Text section: Begin

Subject: Re: SA_SIGINFO notes
To: None <M.Drochner@fz-juelich.de>
From: Jason Thorpe <thorpej@wasabisystems.com>
List: tech-kern
Date: 10/06/2003 21:54:30
On Monday, October 6, 2003, at 02:55  AM, Matthias Drochner wrote:

>
> pk@cs.few.eur.nl said:
>> 2. In kern_sig.c:kpsendsig(), the `ksi_trap' is used to decide which
>>    arguments to pass to sa_upcall(). I don't what it is used for,
>>    but blindly using `ksi_trap' without further inspection of the
>>    siginfo context seems like a bad idea.
>
> Yes, I had this impression too a while ago. I'm running a fixed system
> (patch appended) for weeks now without problems. (I believe I've sent 
> the
> patch somewhere for review, but it got lost somehow.)
> I didn't see problems with asynchronous signals initially, but also
> for traps there is the possibility that the md T_XXX is zero
> (eg T_PRIVINFLT on i386). I'll append a test program which tries
> this. On an unpatched system, the libpthread signal delivery code gets
> confused by it -- the signal gets delivered twice before the handler
> is called, as one can see with ktrace.

I don't think this patch is sufficient, either.

Even ksi_code has to be interpreted in the context of which signal has 
been generated.  In the old code, "code" being non-zero meant that it 
was a signal caused by a trap.  In the new code, we don't have an easy 
way to determine this (note the new ksi_code is not the same as the old 
"code" .. the old "code" is more like ksi_trap, which is presumably why 
Christos wrote the new code the way he did, but it has the problems 
that Paul points out, since it shares storage with other siginfo 
fields).

Text section: End
Recorded data: Begin

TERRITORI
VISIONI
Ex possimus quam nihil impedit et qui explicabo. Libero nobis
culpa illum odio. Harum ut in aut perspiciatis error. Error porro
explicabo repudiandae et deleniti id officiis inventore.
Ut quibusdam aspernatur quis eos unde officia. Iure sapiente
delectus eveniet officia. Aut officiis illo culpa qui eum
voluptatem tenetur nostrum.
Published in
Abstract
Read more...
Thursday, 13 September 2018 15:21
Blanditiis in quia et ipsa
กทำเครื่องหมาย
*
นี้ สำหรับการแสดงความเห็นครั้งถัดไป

Recorded data: End
Recorded data: Begin

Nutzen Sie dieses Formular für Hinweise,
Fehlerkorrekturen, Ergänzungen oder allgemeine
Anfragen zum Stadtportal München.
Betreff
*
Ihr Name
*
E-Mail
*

Recorded data: End

## Assigned task A
In the SA_SIGINFO message, what happens on an unpatched system when the test program runs?
## Assigned task B
List every person named in the SA_SIGINFO message, including its headers.
## Assigned task C
Resume the SA_SIGINFO message from where it stops.

## Expected output A
The libpthread signal delivery code gets confused, and the signal is delivered twice before the handler is called.

## Expected output B
Jason Thorpe, Matthias Drochner, Paul, Christos

## Expected output C
Maybe what we need here is a flag in the ksiginfo_t that says "hey, 
this is the result of a trap".  Otherwise, we'd have to make a decision 
based on the *signal*, which isn't even right, since you could e.g. 
pass SIGSEGV to kill(2).

There's another use of ksi_code that I think is sketchy.  Take a look 
at kern_ktrace.c:ktrpsig().  It uses ksi_code > 0 to determine if 
ksi_trap is valid, but it has the same problem I mention above.  (We 
need a new ktrace record type that spits out siginfo.)

Actually, a great example of how using ksi_code in this way falls over 
is the case of a SIGCHLD being generated because a child exits.  
ksi_code will be set to CLD_EXITED (1), which will cause ktrpsig() to 
use ksi_trap, but ksi_trap isn't actually valid, and would overlap with 
the uid of the exiting process, not the pid.  In any case, 
historically, the "code" seen in the ktrace record would be 0 in this 
case, since SIGCHLD isn't generated as the result of a trap.  (I think 
part of the problem is that we're getting hung up on similar names for 
things that have very different semantics.)  Matthias's patch would 
have a similar problem.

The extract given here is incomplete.